Norgil the Magician

Walter Gibson is rightly associated with The Shadow, having written 282 novels featuring the character. But he also wrote 23 stories featuring the lesser-known “Norgil the Magician,” drawing upon his real-life knowledge of magic. Norgil debuted in the November 1937 issue of Crime Busters and continued to be published until 1940. These 23 stories are, for the most part, very hard to come by. In 1977, Mysterious Press issued two volumes collecting 16 of the tales — I can only assume there were plans for a third book that ended up never happening. The books themselves are beautiful things to behold — both feature Jim Steranko covers.

I’m lucky enough to own these two volumes and I thought I’d take some time to talk about the first of them with you. It contains 8 stories, selected as a “best of” from the ’37-’40 period. The very first story is a little rough compared to the others — it’s easy to see that Gibson (writing under the Maxwell Grant byline) gets more comfortable as time goes on. Unlike The Shadow, Norgil doesn’t have a large supporting cast — in fact, the only character who appears in each tale alongside Norgil is his trusty stage assistant, Fritz. There is also a showgirl named Miriam who is in many stories but it’s really only in one of them that she has much to do or say — the rest of the time she’s basically background material.

The basic premise of each story (all of which are around 22 pages in this book) is this: the story opens with Norgil in some new city, performing a magic trick, which Gibson explains to us. Then he becomes involved in solving a murder/jewel theft/protection racket scheme.
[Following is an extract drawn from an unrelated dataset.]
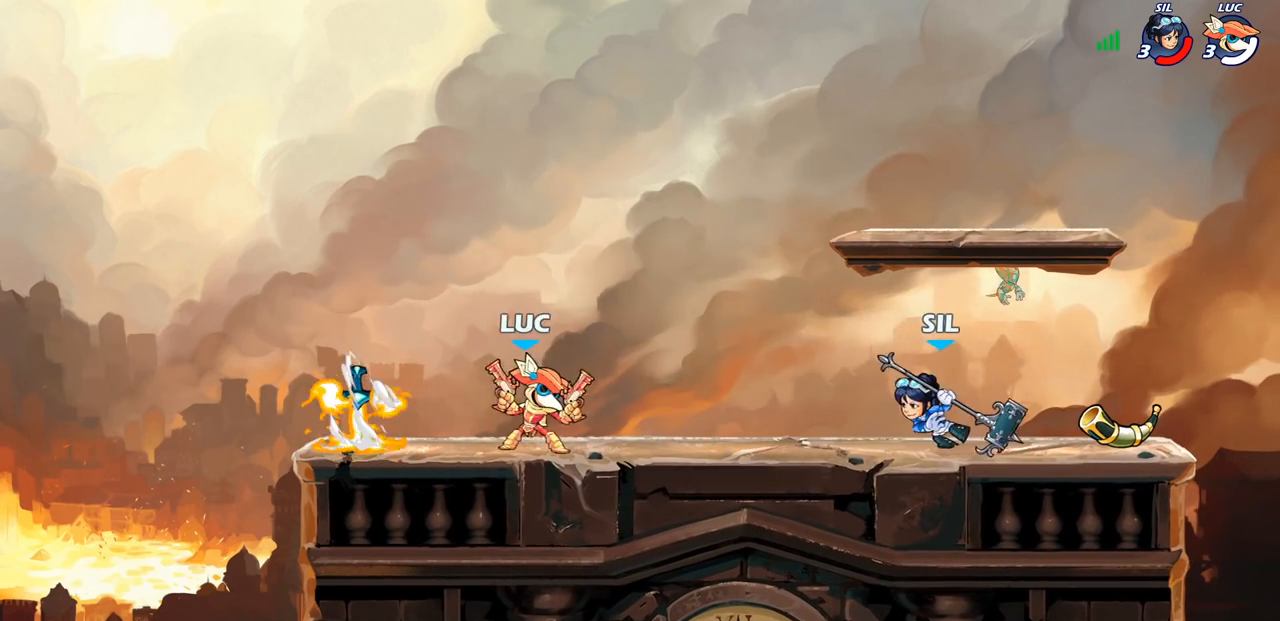
{"buttons": ["CROSS"], "left_stick": "right", "right_stick": "center", "events": [[67, "R2", "up"], [83, "SQUARE", "up"], [183, "left_stick", "center"], [483, "CROSS", "down"], [483, "left_stick", "right"]]}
He usually manages to solve the mystery with the help of another magic trick, which Gibson again gives a full description of. Sometimes Fritz helps, sometimes not. My favorite plots involved Norgil attending a magicians’ convention (“Battle of Magic”) and one about a ring that people are being killed over (“Ring of Death”).

All the villains in this book are of the small-time variety: hoodlums, rich guys who are secretly bankrolling the mob, etc. There’s no true threat for Norgil, who handles all the cases with relative ease. In that sense, it reminds me of a perfect setup for a television series, a la Murder, She Wrote – our hero could travel each week, with one or two supporting cast members, solving crimes wherever he goes.
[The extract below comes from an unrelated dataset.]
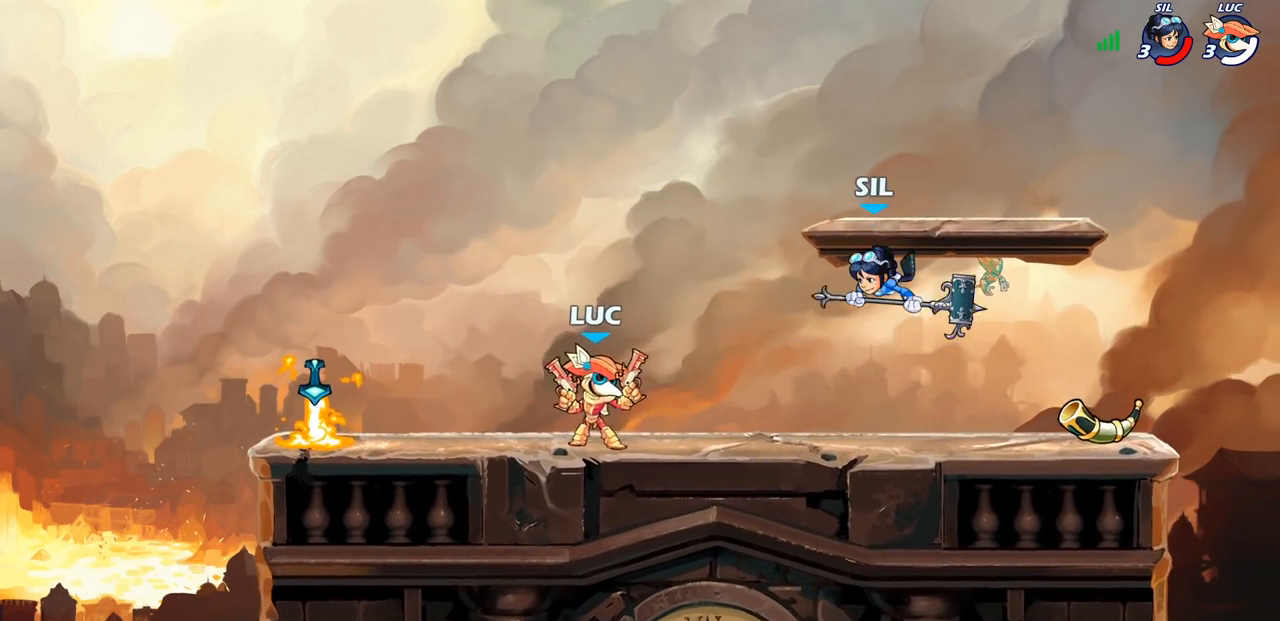
{"buttons": [], "left_stick": "right", "right_stick": "center", "events": [[67, "SQUARE", "down"], [83, "CROSS", "up"], [167, "SQUARE", "up"]]}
Norgil himself is suave and intelligent. There’s no signs of romance in his life but he’s a friendly sort who seemingly knows people in every town. He’s a master of disguise, good with his fists and a master illusionist.

Gibson’s trademark writing style is recognizable but the character certainly feels different from The Shadow. If you enjoy Gibson’s more famous creation, I think you’ll find enjoyment in this one, as well. My biggest complaint is that I kept hungering for Norgil to face a true master criminal, one that would push him to the limit. Despite all the gunfire and death traps in this book, I never really felt that Norgil was threatened.

The book is great fun and an interesting look at a forgotten character.

I give the book 4 out of 5 stars — if Norgil’s opposition had been greater, I would have given it a perfect score. Norgil is one of those characters on my bucket list to write… I tried unsuccessfully to get the rights to him at one point and would dearly love to have a shot at handling this wonderful but forgotten hero.


      1. The Magician, like Norgil, suffered from a lack of adequate adversaries. Much like the Nicholas Hammond Spider-Man of the 1970s, the creators didn’t seem interested in going beyond a relatively conventional mystery/adventure set-up. In some ways George Peppard’s Banacek would have made a better magician detective as his stories invariably dealt with impossible thefts and disappearances (e.g., a football player vanishes from under a pile up of the opposing team).

  1. Have you read any of Clayton Rawson’s The Great Merlini mysteries? I’ve only read one (the public library where I went to college had a ton of obscure old-school detective series) but it was quite good.

  2. I’ve got those Mysterious Press volumes as well. Bought ’em brand new back in the day. Didn’t know a thing about Norgil but as a Steranko fanatic I bought any and everything with his name on it. Reading the stories even back then I thought the same thing as you: Norgil would be great for a half-hour television series as the character and plots seemed very much like 1950s TV.